Martin Rolfe, NATS CEO, said: “I would like to apologise again for our technical failure yesterday. While we resolved the problem quickly, I am very conscious that the knock-on effects at such a busy time of year are still being felt by many people travelling in and out of the UK.

"I would like to reassure everyone that since yesterday afternoon all of our systems have been running normally to support airline and airport operations as they recover from this incident.

"NATS exists to allow everyone flying in UK airspace to do so safely. Our systems enable our air traffic controllers to deliver this service all year round. These have several levels of backup and allow us to manage around 2 million flights per year in some of the busiest and most complex airspace in the world safely and efficiently.
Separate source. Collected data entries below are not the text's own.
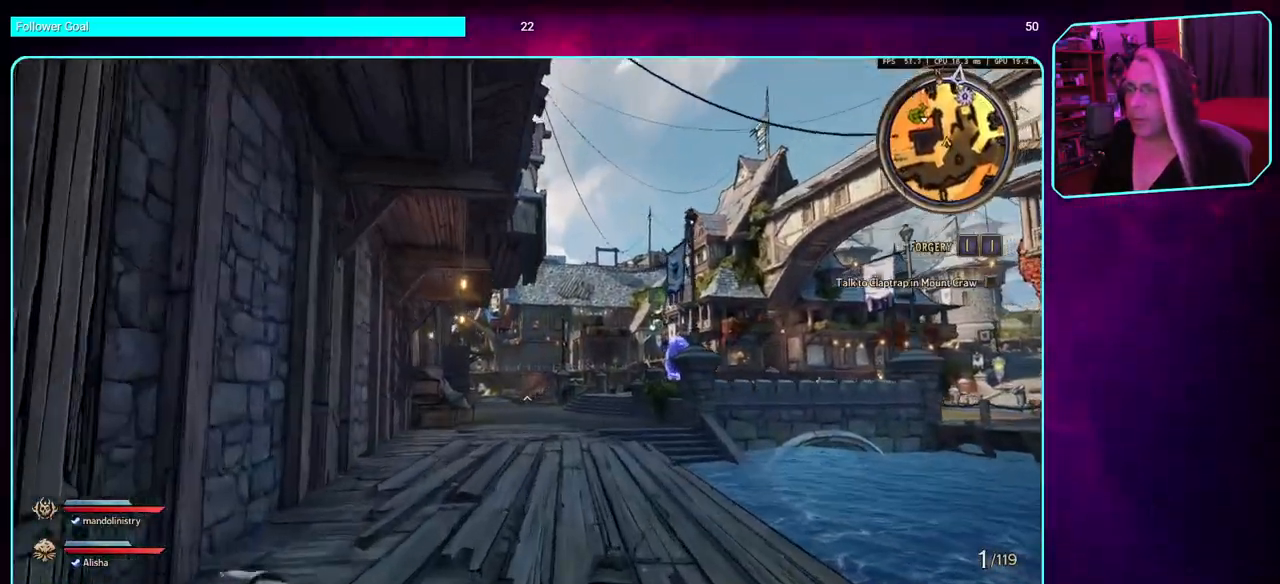
{"keys": ["w"], "mouse": [], "events": []}
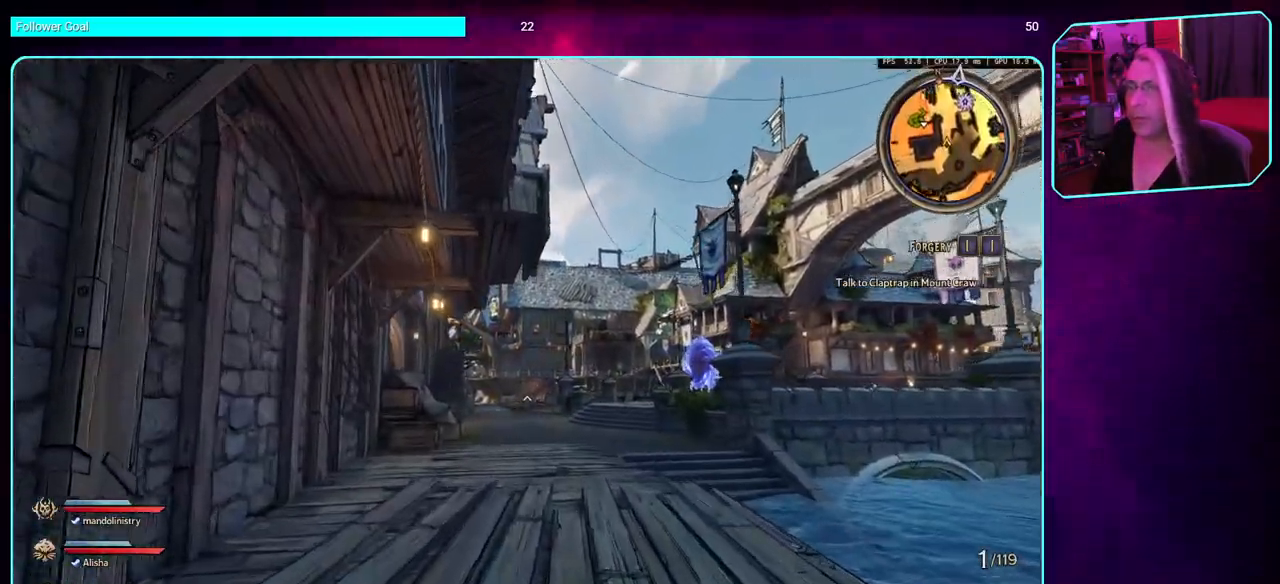
{"keys": ["w"], "mouse": [], "events": []}
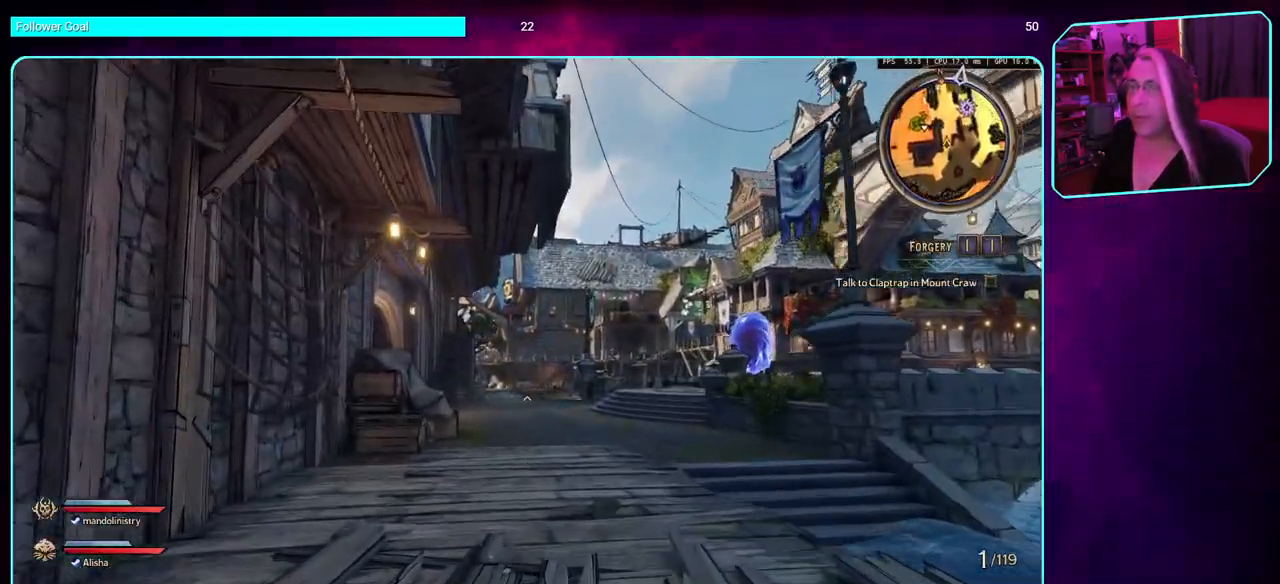
{"keys": ["w"], "mouse": [], "events": []}
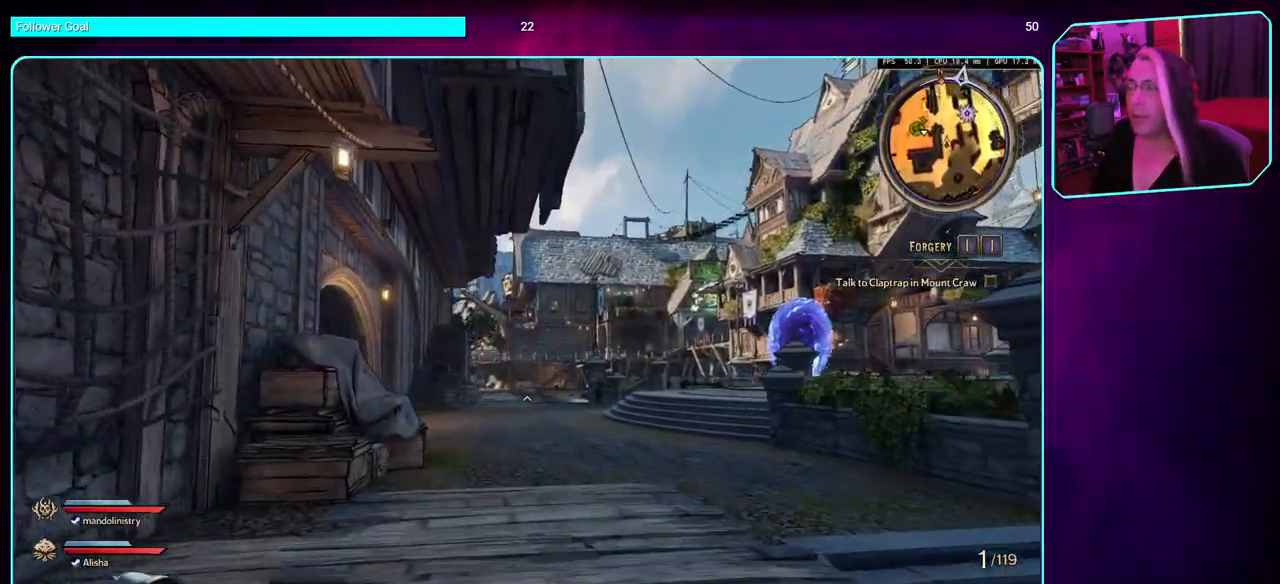
{"keys": ["w"], "mouse": [], "events": []}
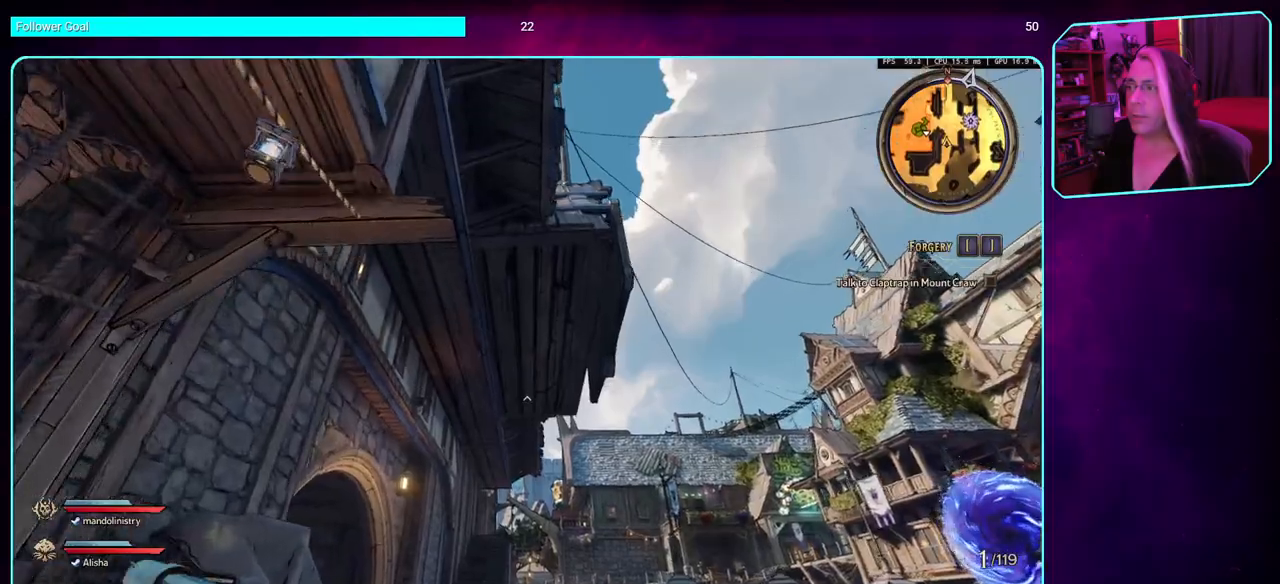
{"keys": ["d", "w"], "mouse": [], "events": [[267, "d", "down"]]}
"Very occasionally technical issues occur that are complex and take longer to resolve. In the event of such an issue our systems are designed to isolate the problem and prioritise continued safe air traffic control. This is what happened yesterday. 

"At no point was UK airspace closed but the number of flights was significantly reduced. Initial investigations into the problem show it relates to some of the flight data we received. Our systems, both primary and the back-ups, responded by suspending automatic processing to ensure that no incorrect safety-related information could be presented to an air traffic controller or impact the rest of the air traffic system. There are no indications that this was a cyber-attack.

"We have well established procedures, overseen by the CAA, to investigate incidents. We are already working closely with them to provide a preliminary report to the Secretary of State for Transport on Monday. The conclusions of this report will be made public. I would like again to apologise to everyone who has been affected.”